• _Entries supplied_
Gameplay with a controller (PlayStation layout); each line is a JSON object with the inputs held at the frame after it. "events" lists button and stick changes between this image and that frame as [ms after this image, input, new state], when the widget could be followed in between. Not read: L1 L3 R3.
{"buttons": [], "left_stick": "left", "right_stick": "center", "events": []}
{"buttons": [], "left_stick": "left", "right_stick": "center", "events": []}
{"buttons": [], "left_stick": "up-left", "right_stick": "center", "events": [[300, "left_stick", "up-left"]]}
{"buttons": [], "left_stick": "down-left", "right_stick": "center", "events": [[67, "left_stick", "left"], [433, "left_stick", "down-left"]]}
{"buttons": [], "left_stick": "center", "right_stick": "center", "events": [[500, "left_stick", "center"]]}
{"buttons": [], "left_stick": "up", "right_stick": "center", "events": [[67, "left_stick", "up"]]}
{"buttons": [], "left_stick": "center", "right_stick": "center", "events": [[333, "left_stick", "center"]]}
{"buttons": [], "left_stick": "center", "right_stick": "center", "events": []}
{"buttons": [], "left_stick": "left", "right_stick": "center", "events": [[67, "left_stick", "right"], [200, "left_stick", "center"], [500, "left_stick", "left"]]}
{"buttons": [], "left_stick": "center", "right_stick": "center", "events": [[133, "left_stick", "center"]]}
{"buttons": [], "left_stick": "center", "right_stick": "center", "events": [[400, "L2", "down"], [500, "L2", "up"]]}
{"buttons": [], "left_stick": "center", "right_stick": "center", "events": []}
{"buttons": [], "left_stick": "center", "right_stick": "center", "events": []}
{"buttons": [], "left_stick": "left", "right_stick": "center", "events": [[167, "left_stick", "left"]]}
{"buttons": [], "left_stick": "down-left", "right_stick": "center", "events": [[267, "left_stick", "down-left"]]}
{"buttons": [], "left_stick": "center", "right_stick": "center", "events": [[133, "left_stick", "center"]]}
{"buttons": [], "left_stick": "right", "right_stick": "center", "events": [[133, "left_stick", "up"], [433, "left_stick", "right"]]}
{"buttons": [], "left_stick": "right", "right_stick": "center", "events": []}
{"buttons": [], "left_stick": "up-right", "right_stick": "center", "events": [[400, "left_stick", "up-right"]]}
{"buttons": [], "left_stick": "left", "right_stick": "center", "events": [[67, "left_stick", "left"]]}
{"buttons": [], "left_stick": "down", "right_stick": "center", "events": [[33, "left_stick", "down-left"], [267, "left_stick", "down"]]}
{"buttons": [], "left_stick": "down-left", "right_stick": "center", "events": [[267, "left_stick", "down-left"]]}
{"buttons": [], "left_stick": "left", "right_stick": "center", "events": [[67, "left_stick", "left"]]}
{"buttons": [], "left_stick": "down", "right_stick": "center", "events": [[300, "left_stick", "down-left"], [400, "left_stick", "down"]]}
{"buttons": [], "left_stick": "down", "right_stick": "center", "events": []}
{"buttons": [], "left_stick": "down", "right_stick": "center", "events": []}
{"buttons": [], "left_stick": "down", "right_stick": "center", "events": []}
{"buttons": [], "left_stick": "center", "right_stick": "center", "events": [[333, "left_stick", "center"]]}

• _Prompt_
Please repeat every record above word for word.

• _Exercise response_
Gameplay with a controller (PlayStation layout); each line is a JSON object with the inputs held at the frame after it. "events" lists button and stick changes between this image and that frame as [ms after this image, input, new state], when the widget could be followed in between. Not read: L1 L3 R3.
{"buttons": [], "left_stick": "left", "right_stick": "center", "events": []}
{"buttons": [], "left_stick": "left", "right_stick": "center", "events": []}
{"buttons": [], "left_stick": "up-left", "right_stick": "center", "events": [[300, "left_stick", "up-left"]]}
{"buttons": [], "left_stick": "down-left", "right_stick": "center", "events": [[67, "left_stick", "left"], [433, "left_stick", "down-left"]]}
{"buttons": [], "left_stick": "center", "right_stick": "center", "events": [[500, "left_stick", "center"]]}
{"buttons": [], "left_stick": "up", "right_stick": "center", "events": [[67, "left_stick", "up"]]}
{"buttons": [], "left_stick": "center", "right_stick": "center", "events": [[333, "left_stick", "center"]]}
{"buttons": [], "left_stick": "center", "right_stick": "center", "events": []}
{"buttons": [], "left_stick": "left", "right_stick": "center", "events": [[67, "left_stick", "right"], [200, "left_stick", "center"], [500, "left_stick", "left"]]}
{"buttons": [], "left_stick": "center", "right_stick": "center", "events": [[133, "left_stick", "center"]]}
{"buttons": [], "left_stick": "center", "right_stick": "center", "events": [[400, "L2", "down"], [500, "L2", "up"]]}
{"buttons": [], "left_stick": "center", "right_stick": "center", "events": []}
{"buttons": [], "left_stick": "center", "right_stick": "center", "events": []}
{"buttons": [], "left_stick": "left", "right_stick": "center", "events": [[167, "left_stick", "left"]]}
{"buttons": [], "left_stick": "down-left", "right_stick": "center", "events": [[267, "left_stick", "down-left"]]}
{"buttons": [], "left_stick": "center", "right_stick": "center", "events": [[133, "left_stick", "center"]]}
{"buttons": [], "left_stick": "right", "right_stick": "center", "events": [[133, "left_stick", "up"], [433, "left_stick", "right"]]}
{"buttons": [], "left_stick": "right", "right_stick": "center", "events": []}
{"buttons": [], "left_stick": "up-right", "right_stick": "center", "events": [[400, "left_stick", "up-right"]]}
{"buttons": [], "left_stick": "left", "right_stick": "center", "events": [[67, "left_stick", "left"]]}
{"buttons": [], "left_stick": "down", "right_stick": "center", "events": [[33, "left_stick", "down-left"], [267, "left_stick", "down"]]}
{"buttons": [], "left_stick": "down-left", "right_stick": "center", "events": [[267, "left_stick", "down-left"]]}
{"buttons": [], "left_stick": "left", "right_stick": "center", "events": [[67, "left_stick", "left"]]}
{"buttons": [], "left_stick": "down", "right_stick": "center", "events": [[300, "left_stick", "down-left"], [400, "left_stick", "down"]]}
{"buttons": [], "left_stick": "down", "right_stick": "center", "events": []}
{"buttons": [], "left_stick": "down", "right_stick": "center", "events": []}
{"buttons": [], "left_stick": "down", "right_stick": "center", "events": []}
{"buttons": [], "left_stick": "center", "right_stick": "center", "events": [[333, "left_stick", "center"]]}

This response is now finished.